_Selected excerpt_
╔══

Saturday, September 24, 2011

Histrionic Waffling

Jack Williamson's Darker Than You Think [1948] is an unusual book for the "Golden Age" of science fiction; it focuses on the psychological as opposed to outward sci/tech adventure or even more purely sociological world-building. There are a lot of elements to appreciate, but the blend doesn't work for me--largely because of tone.

In the story, lycanthropes are real and less limited than simple old-school werewolves. They can transform into almost anything, are invisible to most humans when transformed, and manipulate probabilities (what today we'd more likely label quantum uncertainties) at will, enabling them to walk through walls and arrange nasty 'accidents.' However, for the most tenuous of hand-waving reasons, dogs and silver still pose a mortal threat to them.

Will Barbee is the protagonist, a decent newspaper reporter and alcoholic. The story starts as an expedition returns from an H. R. Haggard story--or rather, from an archeological/anthropological expedition in the deserts of Asia. The leader of the expedition, once a mentor of Barbee's but since estranged, begins to make a dramatic announcement, but dramatically falls dead in the middle of it. His younger assistants, contemporaries and friends of Barbee's, cut short the press conference with a show of "nothing to see here," and set about securing a green wooden MacGuffin.

Using his instincts, Barbee quickly determines that a new reporter he met at the conference, a woman wearing white fur named April Bell, is responsible for the doctor's death--she was carrying a kitten (the doctor was allergic to cats), and Barbee finds the kitten strangled and stabbed with a pin. Despite this rather disturbing scene, he becomes besotted with April Bell and starts trying to learn more about her.

Next, he begins having dreams where she calls to him, and he turns into various creatures, follows her, and helps her kill the other people involved in the expedition. It turns out that in ancient times there was a war between homo lyncanthropus and homo sapiens, which 'normal humans' more or less won. However, the lycanthropes are regaining strength, and April Bell enlists Barbee to help make sure that the anti-lycanthrope weapon the expedition brought back from Asia in the green wooden box is destroyed.

Barbee spends most of his time being psychologically torn in many directions. He's in love-or-lust with April Bell, despite the fact that everything he can find out about her paints a very unpleasant picture of a woman who is either a witch or psychotically disturbed. During his dreams of being a werewolf (or were-sabre-tooth-tiger, or were-snake, etc.) he is torn between arguing to save his friends and killing them. He checks himself into a mental institution and is torn between the fact that his dreams seem real (and the consequences are absolutely real), but everything he knows to be true about the natural world argues that lycanthropy is impossible.

╚══

Figure understanding tasks:

╔══

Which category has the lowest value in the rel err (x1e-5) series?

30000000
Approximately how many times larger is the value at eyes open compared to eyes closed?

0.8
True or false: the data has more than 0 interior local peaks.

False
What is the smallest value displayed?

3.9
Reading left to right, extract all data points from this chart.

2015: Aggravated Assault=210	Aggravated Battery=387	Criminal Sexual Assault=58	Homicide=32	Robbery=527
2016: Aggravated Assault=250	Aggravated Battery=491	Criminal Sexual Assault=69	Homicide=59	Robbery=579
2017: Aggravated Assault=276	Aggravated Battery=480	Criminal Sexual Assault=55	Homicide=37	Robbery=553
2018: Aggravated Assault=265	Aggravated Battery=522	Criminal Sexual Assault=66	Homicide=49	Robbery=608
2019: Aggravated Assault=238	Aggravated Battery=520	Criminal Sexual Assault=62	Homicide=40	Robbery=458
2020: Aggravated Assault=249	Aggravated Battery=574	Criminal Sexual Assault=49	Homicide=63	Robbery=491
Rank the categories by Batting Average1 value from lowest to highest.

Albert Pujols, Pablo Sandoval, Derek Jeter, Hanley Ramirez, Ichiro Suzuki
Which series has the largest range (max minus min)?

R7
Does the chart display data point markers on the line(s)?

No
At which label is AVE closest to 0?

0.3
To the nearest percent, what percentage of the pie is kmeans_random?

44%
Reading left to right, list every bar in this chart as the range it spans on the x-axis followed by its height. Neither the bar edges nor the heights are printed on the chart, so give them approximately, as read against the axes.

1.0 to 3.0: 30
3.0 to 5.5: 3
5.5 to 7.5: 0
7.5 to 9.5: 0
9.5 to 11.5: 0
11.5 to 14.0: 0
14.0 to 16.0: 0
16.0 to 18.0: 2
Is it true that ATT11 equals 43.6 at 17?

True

╚══

_Required work_
Please list the forms the book review at the top names for Barbee in his dreams of being a werewolf, including the ones in parentheses.

_Exercise result_
werewolf, were-sabre-tooth-tiger, were-snake